I've done them before, and follow a fairly routine pattern of grounding through breathing control, followed by PMR (Progressive Muscle Relaxation), leading onto some guided visualizations. The whole collective process is couched in very gentle, hypnotic language - and can best be described as "the meal the chef might cook for himself if he wanted to chill out".

In guiding people through this process, I say what I see, hear, feel and notice in a very loose and unscripted way - knowing (basically) what I want do, where I want to go to, and what I'd like to do when I get there. Its what I used to love about playing jazz guitar - you had the tab, but you never really knew exactly which road each performance would go down.

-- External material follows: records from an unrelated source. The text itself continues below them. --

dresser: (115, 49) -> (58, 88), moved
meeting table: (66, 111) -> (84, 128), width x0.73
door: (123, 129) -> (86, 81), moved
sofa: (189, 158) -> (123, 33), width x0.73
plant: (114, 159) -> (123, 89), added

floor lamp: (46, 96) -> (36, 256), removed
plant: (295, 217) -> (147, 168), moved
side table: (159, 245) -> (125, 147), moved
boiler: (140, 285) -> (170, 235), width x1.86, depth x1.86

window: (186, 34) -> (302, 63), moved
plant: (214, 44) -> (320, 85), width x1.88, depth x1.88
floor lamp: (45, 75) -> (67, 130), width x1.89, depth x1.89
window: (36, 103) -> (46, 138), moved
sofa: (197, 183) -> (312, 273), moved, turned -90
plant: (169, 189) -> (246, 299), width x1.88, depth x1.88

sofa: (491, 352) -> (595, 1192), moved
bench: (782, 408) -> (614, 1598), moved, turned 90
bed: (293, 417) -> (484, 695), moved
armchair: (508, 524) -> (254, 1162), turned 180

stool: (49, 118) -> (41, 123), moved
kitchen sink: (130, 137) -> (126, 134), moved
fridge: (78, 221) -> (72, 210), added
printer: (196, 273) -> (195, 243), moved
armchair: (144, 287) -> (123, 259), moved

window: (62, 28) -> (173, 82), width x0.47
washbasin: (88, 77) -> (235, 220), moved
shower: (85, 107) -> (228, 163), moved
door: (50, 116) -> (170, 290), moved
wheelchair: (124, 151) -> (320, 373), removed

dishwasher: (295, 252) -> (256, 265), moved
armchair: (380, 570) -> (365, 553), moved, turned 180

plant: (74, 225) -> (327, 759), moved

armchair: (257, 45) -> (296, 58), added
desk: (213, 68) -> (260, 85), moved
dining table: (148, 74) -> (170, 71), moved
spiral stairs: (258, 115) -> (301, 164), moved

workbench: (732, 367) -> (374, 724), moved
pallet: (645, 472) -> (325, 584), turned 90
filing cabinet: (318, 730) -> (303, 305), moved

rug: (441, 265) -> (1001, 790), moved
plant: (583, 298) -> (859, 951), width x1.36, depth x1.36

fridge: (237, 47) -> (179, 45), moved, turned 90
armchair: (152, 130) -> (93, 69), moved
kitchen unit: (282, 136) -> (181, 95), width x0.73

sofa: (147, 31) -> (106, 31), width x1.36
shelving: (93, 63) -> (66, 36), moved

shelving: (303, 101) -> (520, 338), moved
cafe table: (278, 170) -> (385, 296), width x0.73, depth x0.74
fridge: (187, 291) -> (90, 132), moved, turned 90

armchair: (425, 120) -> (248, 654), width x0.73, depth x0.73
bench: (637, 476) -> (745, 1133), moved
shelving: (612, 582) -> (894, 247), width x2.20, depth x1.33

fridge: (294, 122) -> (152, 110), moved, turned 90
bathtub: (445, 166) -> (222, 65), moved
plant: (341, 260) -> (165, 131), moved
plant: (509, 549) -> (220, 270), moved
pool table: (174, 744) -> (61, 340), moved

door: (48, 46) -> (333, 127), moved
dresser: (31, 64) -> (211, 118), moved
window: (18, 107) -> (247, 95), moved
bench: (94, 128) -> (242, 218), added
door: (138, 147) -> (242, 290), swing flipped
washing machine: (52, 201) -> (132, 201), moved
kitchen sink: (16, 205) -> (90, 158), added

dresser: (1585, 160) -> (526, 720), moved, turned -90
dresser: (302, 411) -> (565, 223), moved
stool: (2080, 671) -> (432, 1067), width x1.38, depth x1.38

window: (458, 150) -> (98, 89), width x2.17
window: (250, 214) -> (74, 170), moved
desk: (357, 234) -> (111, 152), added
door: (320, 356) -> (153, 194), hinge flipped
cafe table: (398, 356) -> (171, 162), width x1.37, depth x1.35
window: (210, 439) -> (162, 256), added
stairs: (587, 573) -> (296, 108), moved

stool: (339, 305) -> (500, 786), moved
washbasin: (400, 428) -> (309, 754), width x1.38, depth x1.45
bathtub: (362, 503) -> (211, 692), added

In this particular session I'd reached the second "subject" of guided visualization. The metaphorical landscape for this was:
You're walking on a beach, noticing all the sensations available to walkers on a beach. Eventually you notice a canoe near the water's edge and walk over and examine it. It just there, without paddles; and whilst it might appear to have been abandoned, it is there for a purpose. You've come to the beach with certain issues, problems, obstacles, burdens in your life - all carried in variety of packages, parcels, rucksacks, boxes, containers...you name it. And now seems a good time to unload all your baggage into the canoe.
And so it goes on!

The interesting thing at this point, as I was guiding these good folk to lay down their burdens not down by the riverside but in the canoe, I became aware of a fleeting thought: "What am I going to do with the canoe?" I knew where I wanted it to go...drifting out to sea and over the horizon. However, having disengaged these people from their cargo, I didn't really want them to re-engage (or get their feet wet) by pushing the canoe off the sand into the water.

And, magically, the fleeting thought was picked up by my unconscious and a very simplistic answer was returned: "They can walk back up the beach from the water's edge, sit down and relax and watch the incoming tide float the canoe and, through the power of breeze and current, carry it out to sea and over the horizon".
This also presented many avenues of opportunity to draw analogies between something as naturally powerful as the tides cleansing and renewing and regenerating the beach, and people's lives.

Only later did I notice that by trusting my unconscious and not reacting to the "fleeting thought" but rather just passing it on - that I actually came up with an even better and more meaningful solution not only for my part as guide in this journey, but also for the group and each individual's opportunities for unconscious learnings from this process.